DEAR MISS MANNERS: All three of my sons have birthdays within a week of each other. They range in age from 24 to 29. I have a limited income, which the kids are aware of. To celebrate their birthdays I invited each of the boys to a local restaurant and comedy show as my treat. Their wives and girlfriends were invited to go Dutch.
The youngest son's wife said I should pay for everyone, and my son, agreed. Everyone else went except these two. However, there was a noticeable feeling of irritation towards the missing ones. Everyone assured me I shouldn't feel bad or guilty for not paying for everyone.
To add insult to injury, about a week later, my son's wife left a message saying they would like to go out to a local family restaurant. I would have been expected to pay for all three of us.
I was so angry I didn't do anything for his birthday. I was taught when a gift is offered you don't say "No, I'd rather have something different." What do you think? Please don't use my name. Just sign me "A Mom Who Taught Him Better!"
GENTLE READER: Yes, but look what you taught them. You taught them that the way to use limited resources is to have your own fun regardless of other people's feelings.
It strikes Miss Manners that if you had taken everyone to dinner and skipped the show, it probably would have cost you less. Or you could have taken them to a less expensive restaurant. It is not the cost of the hospitality that should count, but its graciousness. But you killed that by issuing real invitations to your sons and second-class ones, if they can even be called invitations, to the ladies in their lives.

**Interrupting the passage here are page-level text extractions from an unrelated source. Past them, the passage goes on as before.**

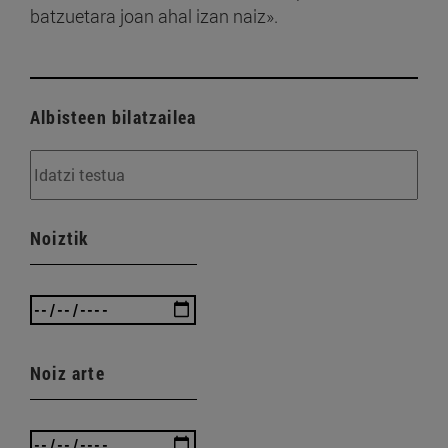
batzuetara joan ahal izan naiz».
Albisteen bilatzailea
Noiztik
Noiz arte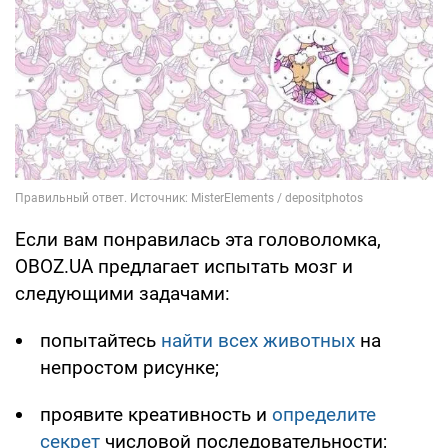
Если вам понравилась эта головоломка,
OBOZ.UA предлагает испытать мозг и
следующими задачами:
попытайтесь
найти всех животных
на
непростом рисунке;
проявите креативность и
определите
секрет
числовой последовательности;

Miss Manners agrees with you that invitations, like presents, should be accepted or declined. But she agrees with your son and daughter-in-law that such an invitation should be declined.
DEAR MISS MANNERS: My husband and I have numerous business and social contacts, but when we received a wedding invitation from someone several states removed from us, we were unable to determine any knowledge of the bride, groom, or of their families, try as we might.
I declined the invitation with regrets but still wonder if that was the proper way to respond. Should I have called the parents of the bride and tried to determine a connection? If so, what should I say? Should we send a wedding gift?
GENTLE READER: Miss Manners hopes you use an answering machine on your telephone. She would hate to think of the social obligations you might take on from people who dial you because they have the wrong number.
If you do have some connection with these people, it must be so tenuous as to make it silly for you to be invited to, much less attend, their wedding. Declining politely was all you needed to do, unless you could be absolutely positive that you were addressed by mistake. Perhaps your name and address will alert them that they mis-addressed the invitation.